His runway show, assembled over five months, was an elegant summation of his refined aesthetic. Siriano sent 12 models stomping down the runway to heavy techno music, wearing detailed black jackets, ruffled shirts, evening wear, and -- unforgettably -- a couture caramel-and-chocolate-colored feather dress, which sparked applause from the crowd. As always, exaggerated shoulders and cinched waists abounded.

"Previous winners have gone the commercial, ready-to-wear route," he says. "I'm not looking to make hundreds of thousands of dollars. I want to brand myself as well, but I want my clothes to be high fashion, avant-garde. It's easier to take inspiration from something that's creative than to build on something that's not. I don't want to do QVC," he says, a dig at previous contestants, including first season winner Jay McCarroll and second season winner Chloe Dao, who are developing lines for the down-market shopping network.

QVC certainly isn't the place for Siriano -- not with the prices he expects his clothes to fetch. Dresses will be marked at about $3,000; jackets between $1,500 and $2,000; his pants, slightly more reasonable, cost between $600 and $800. He's already started showing pieces to upscale retailers such as Saks Fifth Avenue, Jeffrey, and Barneys as well as a few small boutiques. Siriano's designs, Nargi says, are well worth the price, and she expects him, within as little as five years, to become an icon in the fashion world. "His clothes are going to be up there with the top designers. They're going to be the clothes that everyone wants to have." She compares him to John Galliano. "He'll be a designer like that."

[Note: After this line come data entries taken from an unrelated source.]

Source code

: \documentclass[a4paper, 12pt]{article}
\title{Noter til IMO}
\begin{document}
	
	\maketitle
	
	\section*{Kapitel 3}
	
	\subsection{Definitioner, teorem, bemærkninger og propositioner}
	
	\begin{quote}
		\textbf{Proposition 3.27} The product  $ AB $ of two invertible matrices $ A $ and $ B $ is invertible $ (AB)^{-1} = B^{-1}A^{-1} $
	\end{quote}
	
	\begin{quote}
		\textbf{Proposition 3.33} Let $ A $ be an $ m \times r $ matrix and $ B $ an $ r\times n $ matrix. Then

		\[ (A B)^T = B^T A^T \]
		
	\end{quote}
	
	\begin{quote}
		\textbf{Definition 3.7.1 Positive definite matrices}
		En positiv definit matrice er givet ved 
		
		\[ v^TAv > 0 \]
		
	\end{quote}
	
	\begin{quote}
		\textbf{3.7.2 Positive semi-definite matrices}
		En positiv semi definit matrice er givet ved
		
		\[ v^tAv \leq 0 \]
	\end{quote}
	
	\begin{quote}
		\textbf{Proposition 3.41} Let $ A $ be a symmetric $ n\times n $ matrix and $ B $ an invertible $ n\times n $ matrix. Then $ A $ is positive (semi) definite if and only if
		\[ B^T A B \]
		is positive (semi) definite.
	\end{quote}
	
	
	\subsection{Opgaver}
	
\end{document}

Winning $100,000 and nabbing a year of top agency representation, Siriano says, will make all the difference with jump-starting his career. After graduating from college, he had little capital to work with and, more crippling, no reputation within the industry. "I was actually pretty surprised I won," he tells me after the finale aired, calling from Los Angeles, where he was whisked off to do more press. "I wanted it so badly, but I needed it more than I wanted it. I'm just getting started."

The day I visited him, Siriano and Nargi bantered for a good two hours, during which time he uttered his new catchphrase, "I'm gonna stab you," his humorous substitute for "shut up," no less than eight times. Strangely enough, he doesn't say "fierce," his trademark, even once.

"I can hardly go out anymore," he says toward the end of our time together. "Everyone wants to touch me or carry me, which gets really annoying after the first few times. You'd think I was naked the way people look at me."

Of course he enjoys all the attention. Beckham proudly told Siriano she would wear his clothing, and "a few Hollywood A-listers," he says, have personally offered him praise. He receives hundreds of messages daily on MySpace -- how I contacted him in the first place -- from admirers and "people who want to have my babies," not to mention countless invitations to random New York parties.

"But I get paid to do parties now, people," he says with a grin. "Let's talk about it."